Konkret halte ich als verbraucherpolitische Sprecherin darüber hinaus weitere zeitnahe Reaktionen für angebracht. Nicht nur das Einfordern von mehr Kontrolle ist wichtig. Es gibt bereits zahlreiche Gesetze, die auch heute schon Kontrolle ermöglichen. Wie immer liegt es auch hier an den fehlenden finanziellen Mitteln, wenn diese nicht voll ausgeschöpft sind. Wir sollten ganz ehrlich sein und zugeben, dass wir in Berlin in der Vergangenheit auch beim Personal der bezirklichen Kontrollämter gespart haben. Dies sollten wir überdenken und die Kontrollämter personell besser ausstatten.
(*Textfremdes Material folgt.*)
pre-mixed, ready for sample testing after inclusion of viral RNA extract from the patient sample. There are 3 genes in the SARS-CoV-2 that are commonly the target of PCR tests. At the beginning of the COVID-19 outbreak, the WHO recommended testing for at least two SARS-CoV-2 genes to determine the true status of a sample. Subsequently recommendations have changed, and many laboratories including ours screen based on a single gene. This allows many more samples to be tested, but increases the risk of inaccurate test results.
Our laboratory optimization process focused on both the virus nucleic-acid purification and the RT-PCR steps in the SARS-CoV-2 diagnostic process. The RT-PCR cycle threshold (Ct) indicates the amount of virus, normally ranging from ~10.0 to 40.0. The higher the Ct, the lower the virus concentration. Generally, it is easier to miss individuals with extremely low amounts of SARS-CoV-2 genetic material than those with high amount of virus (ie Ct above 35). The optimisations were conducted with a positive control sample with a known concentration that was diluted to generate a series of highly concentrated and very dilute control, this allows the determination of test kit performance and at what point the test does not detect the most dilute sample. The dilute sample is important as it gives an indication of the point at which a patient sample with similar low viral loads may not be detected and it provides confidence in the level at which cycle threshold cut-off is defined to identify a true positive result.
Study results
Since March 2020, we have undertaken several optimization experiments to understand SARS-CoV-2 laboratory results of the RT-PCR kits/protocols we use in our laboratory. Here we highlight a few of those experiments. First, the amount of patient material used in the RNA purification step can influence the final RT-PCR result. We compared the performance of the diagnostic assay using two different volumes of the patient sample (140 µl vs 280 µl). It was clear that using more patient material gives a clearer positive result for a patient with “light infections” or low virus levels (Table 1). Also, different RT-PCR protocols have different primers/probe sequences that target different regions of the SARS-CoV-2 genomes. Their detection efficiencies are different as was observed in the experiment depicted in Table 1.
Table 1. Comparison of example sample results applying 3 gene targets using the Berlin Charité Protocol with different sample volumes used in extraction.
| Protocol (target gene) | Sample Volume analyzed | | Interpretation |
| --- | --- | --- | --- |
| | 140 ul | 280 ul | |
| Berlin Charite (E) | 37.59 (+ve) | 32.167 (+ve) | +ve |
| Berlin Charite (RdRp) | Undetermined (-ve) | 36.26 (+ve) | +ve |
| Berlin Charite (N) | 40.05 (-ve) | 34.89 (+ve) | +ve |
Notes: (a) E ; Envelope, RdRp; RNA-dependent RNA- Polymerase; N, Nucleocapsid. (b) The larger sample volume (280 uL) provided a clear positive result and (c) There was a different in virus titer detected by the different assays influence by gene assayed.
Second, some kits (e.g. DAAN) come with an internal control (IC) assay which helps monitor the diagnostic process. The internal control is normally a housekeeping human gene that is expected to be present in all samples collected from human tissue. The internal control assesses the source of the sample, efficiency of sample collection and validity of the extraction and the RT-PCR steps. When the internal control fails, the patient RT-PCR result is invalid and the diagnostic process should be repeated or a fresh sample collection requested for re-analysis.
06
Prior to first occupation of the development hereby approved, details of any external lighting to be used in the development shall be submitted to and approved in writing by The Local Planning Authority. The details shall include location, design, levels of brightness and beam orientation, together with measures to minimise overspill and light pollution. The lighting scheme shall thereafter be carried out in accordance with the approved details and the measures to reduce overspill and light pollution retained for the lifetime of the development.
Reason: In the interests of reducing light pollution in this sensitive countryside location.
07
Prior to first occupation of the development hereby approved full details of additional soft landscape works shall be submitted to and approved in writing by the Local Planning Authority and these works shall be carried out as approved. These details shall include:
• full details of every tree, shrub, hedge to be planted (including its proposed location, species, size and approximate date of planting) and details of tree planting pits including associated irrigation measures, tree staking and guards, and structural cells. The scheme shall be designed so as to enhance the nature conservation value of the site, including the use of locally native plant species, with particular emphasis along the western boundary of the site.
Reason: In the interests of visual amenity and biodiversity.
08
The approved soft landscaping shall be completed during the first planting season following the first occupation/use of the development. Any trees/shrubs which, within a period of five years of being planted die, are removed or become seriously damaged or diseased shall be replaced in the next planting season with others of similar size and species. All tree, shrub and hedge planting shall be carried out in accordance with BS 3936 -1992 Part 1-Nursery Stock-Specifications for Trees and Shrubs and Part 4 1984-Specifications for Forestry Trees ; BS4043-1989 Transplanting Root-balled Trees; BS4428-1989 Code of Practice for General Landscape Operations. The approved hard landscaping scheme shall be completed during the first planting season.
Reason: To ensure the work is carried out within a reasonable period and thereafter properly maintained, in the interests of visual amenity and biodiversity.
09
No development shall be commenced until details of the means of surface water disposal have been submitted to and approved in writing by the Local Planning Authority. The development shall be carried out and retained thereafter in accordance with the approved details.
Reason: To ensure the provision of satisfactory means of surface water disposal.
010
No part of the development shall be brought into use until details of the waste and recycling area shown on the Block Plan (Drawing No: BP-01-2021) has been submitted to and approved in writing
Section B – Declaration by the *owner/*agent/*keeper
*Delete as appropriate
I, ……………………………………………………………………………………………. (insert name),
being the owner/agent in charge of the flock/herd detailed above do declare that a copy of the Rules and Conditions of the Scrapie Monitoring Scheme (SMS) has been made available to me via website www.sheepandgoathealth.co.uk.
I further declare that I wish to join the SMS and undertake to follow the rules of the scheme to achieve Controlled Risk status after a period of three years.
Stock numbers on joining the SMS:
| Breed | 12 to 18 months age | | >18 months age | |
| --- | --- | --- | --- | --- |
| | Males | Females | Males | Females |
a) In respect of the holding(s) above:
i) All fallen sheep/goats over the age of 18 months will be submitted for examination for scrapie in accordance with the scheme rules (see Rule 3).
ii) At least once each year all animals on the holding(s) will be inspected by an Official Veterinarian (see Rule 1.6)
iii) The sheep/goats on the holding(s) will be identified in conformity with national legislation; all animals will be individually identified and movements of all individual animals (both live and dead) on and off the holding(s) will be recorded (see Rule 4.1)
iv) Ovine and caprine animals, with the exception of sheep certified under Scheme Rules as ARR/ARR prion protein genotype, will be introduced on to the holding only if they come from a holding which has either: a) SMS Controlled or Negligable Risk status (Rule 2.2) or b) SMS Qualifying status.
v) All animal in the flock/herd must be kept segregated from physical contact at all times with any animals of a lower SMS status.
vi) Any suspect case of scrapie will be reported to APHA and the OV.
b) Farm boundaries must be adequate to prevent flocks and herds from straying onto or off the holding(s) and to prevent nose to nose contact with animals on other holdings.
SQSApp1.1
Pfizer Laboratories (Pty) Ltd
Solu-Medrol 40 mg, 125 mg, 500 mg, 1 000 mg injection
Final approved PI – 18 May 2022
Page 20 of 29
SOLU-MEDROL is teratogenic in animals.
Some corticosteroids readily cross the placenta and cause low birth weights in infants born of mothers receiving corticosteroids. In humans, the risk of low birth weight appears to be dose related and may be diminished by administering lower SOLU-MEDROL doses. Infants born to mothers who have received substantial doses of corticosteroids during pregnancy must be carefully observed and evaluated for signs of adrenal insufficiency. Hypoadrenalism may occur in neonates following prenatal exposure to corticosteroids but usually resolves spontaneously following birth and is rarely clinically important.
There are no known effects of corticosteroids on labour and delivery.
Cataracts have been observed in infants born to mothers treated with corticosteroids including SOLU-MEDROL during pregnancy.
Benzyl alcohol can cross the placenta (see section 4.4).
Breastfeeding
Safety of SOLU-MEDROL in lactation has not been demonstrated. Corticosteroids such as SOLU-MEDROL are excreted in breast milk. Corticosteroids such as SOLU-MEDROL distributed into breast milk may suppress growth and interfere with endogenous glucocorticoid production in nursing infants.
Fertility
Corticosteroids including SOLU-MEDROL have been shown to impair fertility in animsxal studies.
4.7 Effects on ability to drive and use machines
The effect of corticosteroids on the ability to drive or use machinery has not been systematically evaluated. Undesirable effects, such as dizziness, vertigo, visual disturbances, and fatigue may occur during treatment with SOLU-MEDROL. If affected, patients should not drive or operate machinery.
Ergänzend dazu sollte ein Verfahren installiert werden, das eine effizientere Abstimmung der Kontrollen innerhalb der Bezirke sicherstellt. Dann frage ich mich: Wie wäre es mit einer freiwilligen Verpflichtung des Handels zu transparenten Herkunftskennzeichnungen für die Einzelzutaten von Fertigprodukten? Das würde sicher vor allem den Herstellern und Läden, die sich daran beteiligen und entsprechende Listen aushängen, helfen, verloren gegangenes Vertrauen beim Verbraucher wiederzugewinnen.

Und wäre es nicht auch möglich, bei Gaststätten das Aushängen solcher Listen positiv in die Bewertung, in die Hygieneampel, die sowieso überarbeitet werden muss, einfließen zu lassen?

Frau Kollegin! Gestatten Sie eine Zwischenfrage des Kollegen Baum?